There are several architectures that have been developed to tackle this kind of problem. Understanding the image at pixel level is also called Semantic Segmentation. A list of architectures for Semantic Segmentation can be found [here](http://blog.qure.ai/notes/semantic-segmentation-deep-learning-review).

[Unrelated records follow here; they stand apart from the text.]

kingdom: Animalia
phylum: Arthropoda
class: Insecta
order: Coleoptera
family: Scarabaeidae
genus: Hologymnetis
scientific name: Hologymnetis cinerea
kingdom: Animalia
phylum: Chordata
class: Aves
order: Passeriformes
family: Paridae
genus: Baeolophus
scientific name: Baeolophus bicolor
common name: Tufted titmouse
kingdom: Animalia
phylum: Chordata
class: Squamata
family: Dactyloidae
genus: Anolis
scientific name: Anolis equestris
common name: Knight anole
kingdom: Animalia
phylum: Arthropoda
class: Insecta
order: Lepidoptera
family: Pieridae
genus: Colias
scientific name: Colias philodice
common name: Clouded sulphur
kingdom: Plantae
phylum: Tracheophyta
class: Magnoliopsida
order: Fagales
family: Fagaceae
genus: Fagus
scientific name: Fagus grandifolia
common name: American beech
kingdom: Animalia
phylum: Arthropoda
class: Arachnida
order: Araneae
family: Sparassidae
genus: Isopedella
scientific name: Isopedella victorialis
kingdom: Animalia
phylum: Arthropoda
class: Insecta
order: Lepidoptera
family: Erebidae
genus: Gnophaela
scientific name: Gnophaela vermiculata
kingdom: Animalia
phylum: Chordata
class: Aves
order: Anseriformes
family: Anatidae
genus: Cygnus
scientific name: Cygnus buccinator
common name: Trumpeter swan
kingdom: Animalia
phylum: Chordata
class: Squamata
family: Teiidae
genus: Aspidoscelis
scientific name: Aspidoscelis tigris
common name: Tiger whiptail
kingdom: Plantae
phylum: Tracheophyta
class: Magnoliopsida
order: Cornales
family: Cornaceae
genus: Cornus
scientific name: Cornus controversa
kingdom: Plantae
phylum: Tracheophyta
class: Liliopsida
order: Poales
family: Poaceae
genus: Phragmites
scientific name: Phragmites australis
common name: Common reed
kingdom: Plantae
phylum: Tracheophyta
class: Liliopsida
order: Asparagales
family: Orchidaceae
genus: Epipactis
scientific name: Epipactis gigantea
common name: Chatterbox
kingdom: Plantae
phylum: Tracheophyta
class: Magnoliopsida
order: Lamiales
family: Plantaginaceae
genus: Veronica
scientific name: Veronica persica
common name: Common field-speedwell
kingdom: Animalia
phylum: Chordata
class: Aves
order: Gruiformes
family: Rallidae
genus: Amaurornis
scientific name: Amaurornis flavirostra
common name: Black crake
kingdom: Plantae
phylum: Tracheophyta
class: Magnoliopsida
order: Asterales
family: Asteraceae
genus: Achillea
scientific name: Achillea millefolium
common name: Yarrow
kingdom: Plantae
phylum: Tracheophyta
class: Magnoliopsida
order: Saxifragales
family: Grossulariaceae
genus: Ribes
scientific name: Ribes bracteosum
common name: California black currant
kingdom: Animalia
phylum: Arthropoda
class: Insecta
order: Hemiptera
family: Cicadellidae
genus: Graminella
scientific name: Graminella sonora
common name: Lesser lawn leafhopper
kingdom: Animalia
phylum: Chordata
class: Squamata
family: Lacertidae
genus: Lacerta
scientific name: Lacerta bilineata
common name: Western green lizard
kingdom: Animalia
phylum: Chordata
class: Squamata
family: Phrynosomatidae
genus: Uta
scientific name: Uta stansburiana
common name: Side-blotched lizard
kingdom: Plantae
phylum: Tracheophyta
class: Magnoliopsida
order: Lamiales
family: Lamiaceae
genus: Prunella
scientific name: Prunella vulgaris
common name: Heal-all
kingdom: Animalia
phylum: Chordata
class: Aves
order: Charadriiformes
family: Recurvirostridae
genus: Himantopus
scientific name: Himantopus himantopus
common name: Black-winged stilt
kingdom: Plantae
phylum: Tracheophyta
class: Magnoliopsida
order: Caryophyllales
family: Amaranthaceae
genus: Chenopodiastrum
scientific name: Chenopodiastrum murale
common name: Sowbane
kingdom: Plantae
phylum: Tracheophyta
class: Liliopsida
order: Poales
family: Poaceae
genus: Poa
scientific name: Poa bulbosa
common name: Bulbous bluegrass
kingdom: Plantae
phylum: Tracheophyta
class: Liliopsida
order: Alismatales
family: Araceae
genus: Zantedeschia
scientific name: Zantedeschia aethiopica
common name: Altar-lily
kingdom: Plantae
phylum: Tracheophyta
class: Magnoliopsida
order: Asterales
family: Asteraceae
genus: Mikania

They are:

1. Fully Convolutional Networks for Semantic Segmentation
2. SegNet: A Deep Convolutional Encoder-Decoder Architecture for Image Segmentation
3. Multi-Scale Context Aggregation by Dilated Convolutions
4. DeepLab: Semantic Image Segmentation with Deep Convolutional Nets, Atrous Convolution, and Fully Connected CRFs
5. RefineNet: Multi-Path Refinement Networks for High-Resolution Semantic Segmentation
6. Pyramid Scene Parsing Network
7. Large Kernel Matters -- Improve Semantic Segmentation by Global Convolutional Network
8. Rethinking Atrous Convolution for Semantic Image Segmentation

#### The Steps in This Project:

I propose to explain roughly the architectures mentioned above, and why each one is or isn't a relevant candidate for the specific problem at hand. I will then implement three architectures based on the ones that pose the most promise. Every experiment will have a score. The best alternative can then be tuned further.